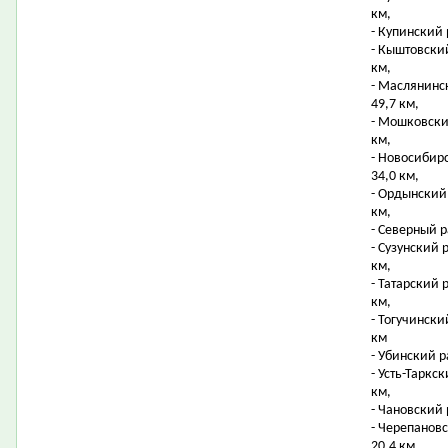
км,
- Купинский 
- Кыштовски
км,
- Маслянинс
49,7 км,
- Мошковски
км,
- Новосибир
34,0 км,
- Ордынский
км,
- Северный р
- Сузунский 
км,
- Татарский 
км,
- Тогучинск
км
- Убинский р
- Усть-Таркс
км,
- Чановский 
- Черепанов
20,4 км,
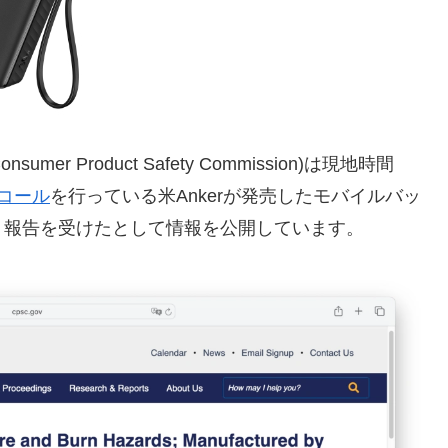
 Product Safety Commission)は現地時間
リコール
を行っている米Ankerが発売したモバイルバッ
う報告を受けたとして情報を公開しています。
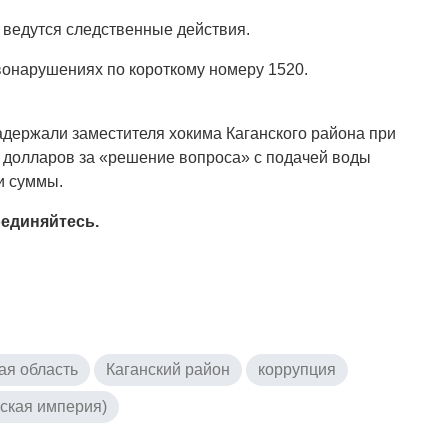
 ведутся следственные действия.
онарушениях по короткому номеру 1520.
адержали заместителя хокима Каганского района при
ч долларов за «решение вопроса» с подачей воды
и суммы.
единяйтесь.
ая область
Каганский район
коррупция
йская империя)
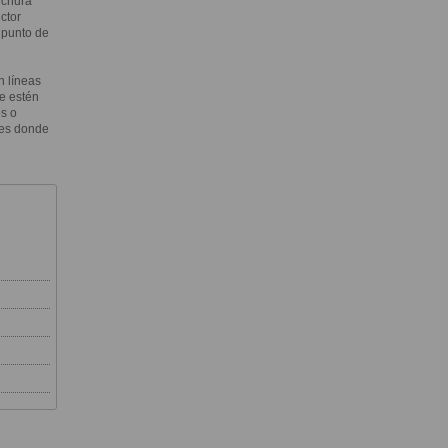
nchura
ctor
 punto de
n líneas
e estén
s o
ares donde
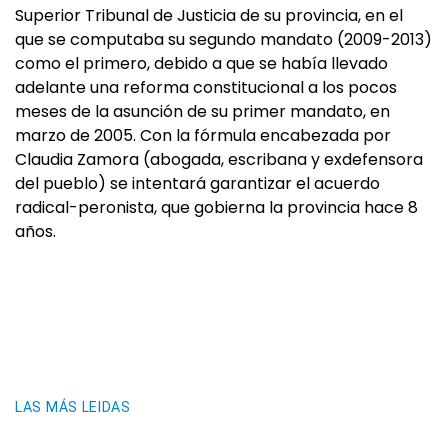
Superior Tribunal de Justicia de su provincia, en el
que se computaba su segundo mandato (2009-2013)
como el primero, debido a que se había llevado
adelante una reforma constitucional a los pocos
meses de la asunción de su primer mandato, en
marzo de 2005. Con la fórmula encabezada por
Claudia Zamora (abogada, escribana y exdefensora
del pueblo) se intentará garantizar el acuerdo
radical-peronista, que gobierna la provincia hace 8
años.
LAS MÁS LEIDAS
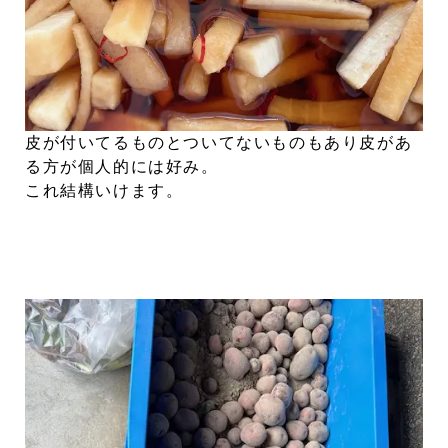
皮が付いてるものとついてないものもあり皮があ
る方が個人的には好み。
これ結構いけます。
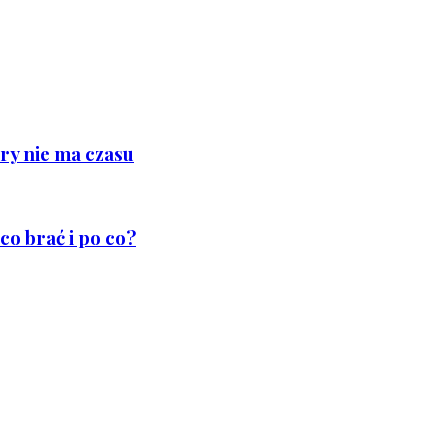
ry nie ma czasu
co brać i po co?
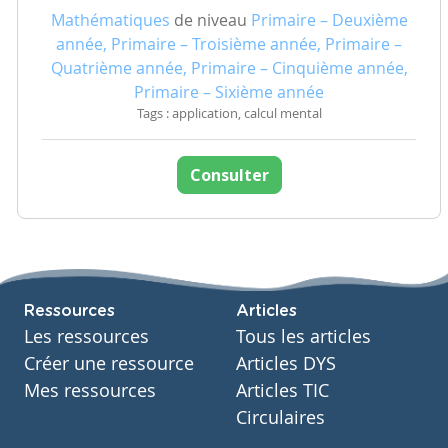
Mathématiques
de niveau
Primaire – Deuxième
année, Primaire – Troisième année, Primaire –
Quatrième année, Primaire – Cinquième année,
Primaire – Sixième année
Tags : application, calcul mental
Consulter
Ressources
Articles
Les ressources
Tous les articles
Créer une ressource
Articles DYS
Mes ressources
Articles TIC
Circulaires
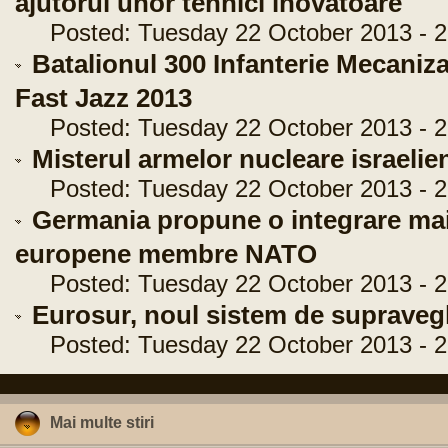
ajutorul unor tehnici inovatoare
Posted: Tuesday 22 October 2013 - 2
Batalionul 300 Infanterie Mecanizat
Fast Jazz 2013
Posted: Tuesday 22 October 2013 - 2
Misterul armelor nucleare israelie
Posted: Tuesday 22 October 2013 - 2
Germania propune o integrare mai 
europene membre NATO
Posted: Tuesday 22 October 2013 - 2
Eurosur, noul sistem de supravegh
Posted: Tuesday 22 October 2013 - 2
Mai multe stiri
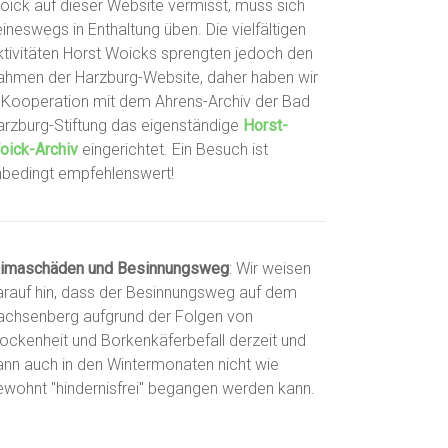
oick auf dieser Website vermisst, muss sich
ineswegs in Enthaltung üben. Die vielfältigen
ktivitäten Horst Woicks sprengten jedoch den
ahmen der Harzburg-Website, daher haben wir
n Kooperation mit dem Ahrens-Archiv der Bad
arzburg-Stiftung das eigenständige
Horst-
oick-Archiv
eingerichtet. Ein Besuch ist
nbedingt empfehlenswert!
limaschäden und Besinnungsweg
: Wir weisen
arauf hin, dass der Besinnungsweg auf dem
achsenberg aufgrund der Folgen von
rockenheit und Borkenkäferbefall derzeit und
ann auch in den Wintermonaten nicht wie
ewohnt "hindernisfrei" begangen werden kann.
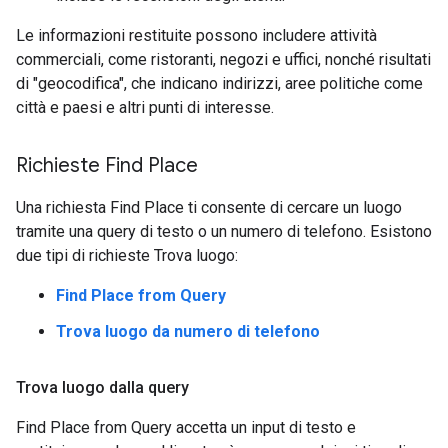
Le informazioni restituite possono includere attività
commerciali, come ristoranti, negozi e uffici, nonché risultati
di "geocodifica", che indicano indirizzi, aree politiche come
città e paesi e altri punti di interesse.
Richieste Find Place
Una richiesta Find Place ti consente di cercare un luogo
tramite una query di testo o un numero di telefono. Esistono
due tipi di richieste Trova luogo:
Find Place from Query
Trova luogo da numero di telefono
Trova luogo dalla query
Find Place from Query accetta un input di testo e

= = = = = = =

* _Work required_
Reproduce the text of all the rows above line for line, leaving out the pictures.

* _Expected output_
км,
- Купинский 
- Кыштовски
км,
- Маслянинс
49,7 км,
- Мошковски
км,
- Новосибир
34,0 км,
- Ордынский
км,
- Северный р
- Сузунский 
км,
- Татарский 
км,
- Тогучинск
км
- Убинский р
- Усть-Таркс
км,
- Чановский 
- Черепанов
20,4 км,
 Product Safety Commission)は現地時間
リコール
を行っている米Ankerが発売したモバイルバッ
う報告を受けたとして情報を公開しています。
 ведутся следственные действия.
онарушениях по короткому номеру 1520.
адержали заместителя хокима Каганского района при
ч долларов за «решение вопроса» с подачей воды
и суммы.
единяйтесь.
ая область
Каганский район
коррупция
йская империя)
nchura
ctor
 punto de
n líneas
e estén
s o
ares donde
Superior Tribunal de Justicia de su provincia, en el
que se computaba su segundo mandato (2009-2013)
como el primero, debido a que se había llevado
adelante una reforma constitucional a los pocos
meses de la asunción de su primer mandato, en
marzo de 2005. Con la fórmula encabezada por
Claudia Zamora (abogada, escribana y exdefensora
del pueblo) se intentará garantizar el acuerdo
radical-peronista, que gobierna la provincia hace 8
años.
LAS MÁS LEIDAS
皮が付いてるものとついてないものもあり皮があ
る方が個人的には好み。
これ結構いけます。
ry nie ma czasu
co brać i po co?
Mathématiques
de niveau
Primaire – Deuxième
année, Primaire – Troisième année, Primaire –
Quatrième année, Primaire – Cinquième année,
Primaire – Sixième année
Tags : application, calcul mental
Consulter
Ressources
Articles
Les ressources
Tous les articles
Créer une ressource
Articles DYS
Mes ressources
Articles TIC
Circulaires
ajutorul unor tehnici inovatoare
Posted: Tuesday 22 October 2013 - 2
Batalionul 300 Infanterie Mecanizat
Fast Jazz 2013
Posted: Tuesday 22 October 2013 - 2
Misterul armelor nucleare israelie
Posted: Tuesday 22 October 2013 - 2
Germania propune o integrare mai 
europene membre NATO
Posted: Tuesday 22 October 2013 - 2
Eurosur, noul sistem de supravegh
Posted: Tuesday 22 October 2013 - 2
Mai multe stiri
oick auf dieser Website vermisst, muss sich
ineswegs in Enthaltung üben. Die vielfältigen
ktivitäten Horst Woicks sprengten jedoch den
ahmen der Harzburg-Website, daher haben wir
n Kooperation mit dem Ahrens-Archiv der Bad
arzburg-Stiftung das eigenständige
Horst-
oick-Archiv
eingerichtet. Ein Besuch ist
nbedingt empfehlenswert!
limaschäden und Besinnungsweg
: Wir weisen
arauf hin, dass der Besinnungsweg auf dem
achsenberg aufgrund der Folgen von
rockenheit und Borkenkäferbefall derzeit und
ann auch in den Wintermonaten nicht wie
ewohnt "hindernisfrei" begangen werden kann.
Le informazioni restituite possono includere attività
commerciali, come ristoranti, negozi e uffici, nonché risultati
di "geocodifica", che indicano indirizzi, aree politiche come
città e paesi e altri punti di interesse.
Richieste Find Place
Una richiesta Find Place ti consente di cercare un luogo
tramite una query di testo o un numero di telefono. Esistono
due tipi di richieste Trova luogo:
Find Place from Query
Trova luogo da numero di telefono
Trova luogo dalla query
Find Place from Query accetta un input di testo e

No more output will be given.